SELECTED PASSAGE:

┌──

The symbolism of the church: the church exterior and interior.
II. Main body: The symbolism of the church
The church exterior
The shape of the church
Types of the Cross
The symbolism of Christian victory
The sign of the cross
The church interior
There is a very interesting and useful tradition in our classical gymnasium to visit different Orthodox places in our country and even abroad. During these trips our students understand how rich the Orthodox culture is. They see churches – they were constructed by outstanding artists; they learn the names of the great Orthodox theologians of the past. What kind of people were they? Can we see their images in our church in Electrostal? Who built our temples? What do we people believing in GOD know about the Symbolism of the Orthodox Church, the Church exterior and interior? Whom do we call «father» in church and why? To answer all these and a lot of such questions is the aim of our work. We tried to give some information about definite problems and to connect it with our town orthodox life, our churches-particularly St. Andrei Rublyov church. We read a lot of useful and rather difficult literature, that is why we used special dictionaries and learnt a lot of new words and phrases. We translated texts from Russian into English, and from English into Russian. And made this work based on our new knowledge.
The main body
The symbolism of the church
The church exterior
Divine Services are celebrated in the temple. The temple is an edifice consecrated to God which faithful gather to offer common prayer to the Lord (Luke 19:46), and to receive the grace of God through Holy Communion and other holy Mysteries (Sacraments) (1 Cor. 11:22).
The temple is also called a church, i.e., the term which is applied to the society of believers in Jesus Christ (1 Cor. 14:23; 1 Tim. 3:15; Acts 56:11). In the Typicon «church» most frequently refers to what is generally called the nave – the place designated for the faithful as opposed to the place set apart for catechumens. Each Orthodox temple is a temple of God, the house of the Lord(Luke 19:45-46).

└──

WORK TASK A: Duplicate the stretch of the church symbolism text from "The main body" through "(1 Cor. 11:22).".
The church text and the records are unrelated material.

SUPPLIED INFORMATION:
┌──

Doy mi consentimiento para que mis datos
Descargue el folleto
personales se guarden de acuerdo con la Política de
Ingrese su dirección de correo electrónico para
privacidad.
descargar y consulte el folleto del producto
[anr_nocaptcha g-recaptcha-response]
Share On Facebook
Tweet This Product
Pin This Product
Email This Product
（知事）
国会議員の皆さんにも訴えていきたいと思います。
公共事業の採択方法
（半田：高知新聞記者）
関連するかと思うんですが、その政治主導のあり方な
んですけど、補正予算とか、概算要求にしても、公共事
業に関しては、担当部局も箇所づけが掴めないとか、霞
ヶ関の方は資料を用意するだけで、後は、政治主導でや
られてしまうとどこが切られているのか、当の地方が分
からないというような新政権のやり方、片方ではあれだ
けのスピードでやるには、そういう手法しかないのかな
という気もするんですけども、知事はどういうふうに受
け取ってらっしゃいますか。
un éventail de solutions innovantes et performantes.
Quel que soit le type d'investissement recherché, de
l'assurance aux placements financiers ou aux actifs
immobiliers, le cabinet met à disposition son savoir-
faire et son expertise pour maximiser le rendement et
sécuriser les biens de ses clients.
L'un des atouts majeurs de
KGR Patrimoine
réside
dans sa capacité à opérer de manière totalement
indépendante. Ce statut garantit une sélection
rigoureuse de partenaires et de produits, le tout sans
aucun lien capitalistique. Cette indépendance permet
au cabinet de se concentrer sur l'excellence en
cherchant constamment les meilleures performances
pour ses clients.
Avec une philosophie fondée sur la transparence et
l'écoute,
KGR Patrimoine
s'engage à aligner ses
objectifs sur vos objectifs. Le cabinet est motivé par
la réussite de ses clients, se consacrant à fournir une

└──
┌──

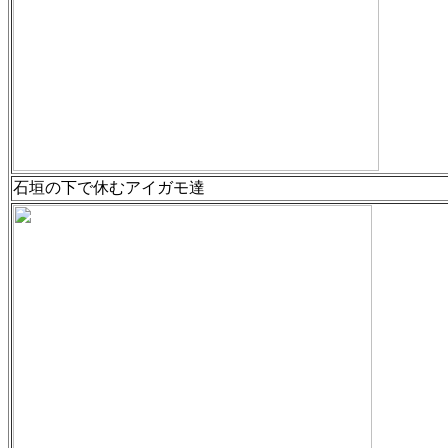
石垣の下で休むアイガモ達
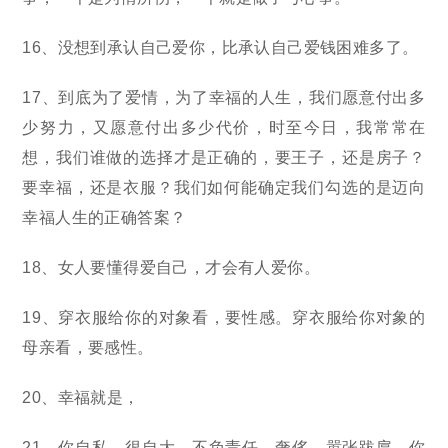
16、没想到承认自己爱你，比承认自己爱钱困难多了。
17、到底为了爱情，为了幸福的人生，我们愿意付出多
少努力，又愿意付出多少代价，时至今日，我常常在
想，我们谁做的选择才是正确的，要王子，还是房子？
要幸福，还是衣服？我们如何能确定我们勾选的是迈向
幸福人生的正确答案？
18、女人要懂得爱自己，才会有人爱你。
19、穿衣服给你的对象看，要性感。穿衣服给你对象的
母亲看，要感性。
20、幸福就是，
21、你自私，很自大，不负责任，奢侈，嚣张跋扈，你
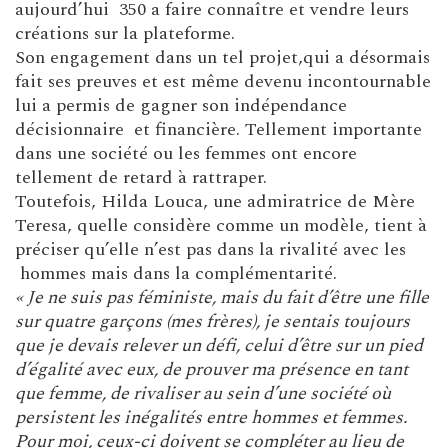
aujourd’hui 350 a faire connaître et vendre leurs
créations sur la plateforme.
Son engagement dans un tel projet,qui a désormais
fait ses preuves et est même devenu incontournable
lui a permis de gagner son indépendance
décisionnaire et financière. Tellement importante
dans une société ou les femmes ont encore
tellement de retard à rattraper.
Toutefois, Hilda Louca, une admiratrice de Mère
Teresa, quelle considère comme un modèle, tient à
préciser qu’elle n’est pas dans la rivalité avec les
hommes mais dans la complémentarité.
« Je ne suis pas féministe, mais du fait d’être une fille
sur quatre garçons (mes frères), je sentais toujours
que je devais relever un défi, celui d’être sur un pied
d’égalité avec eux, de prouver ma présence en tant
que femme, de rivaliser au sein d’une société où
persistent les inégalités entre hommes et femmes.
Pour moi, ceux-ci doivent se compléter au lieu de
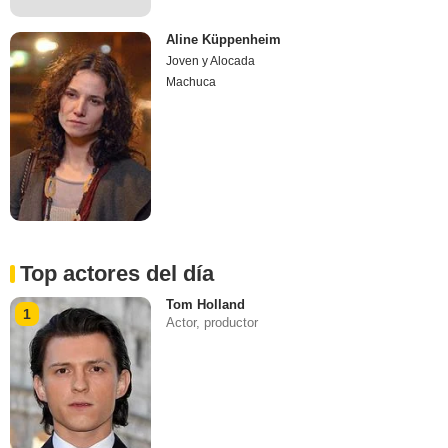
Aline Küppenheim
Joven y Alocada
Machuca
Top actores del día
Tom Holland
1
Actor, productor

└──

WORK TASK B: Find each line in the records containing the string "This" and copy it, treating uppercase and lowercase as different.

TASK RESULT A:
The main body
The symbolism of the church
The church exterior
Divine Services are celebrated in the temple. The temple is an edifice consecrated to God which faithful gather to offer common prayer to the Lord (Luke 19:46), and to receive the grace of God through Holy Communion and other holy Mysteries (Sacraments) (1 Cor. 11:22).

TASK RESULT B:
Tweet This Product
Pin This Product
Email This Product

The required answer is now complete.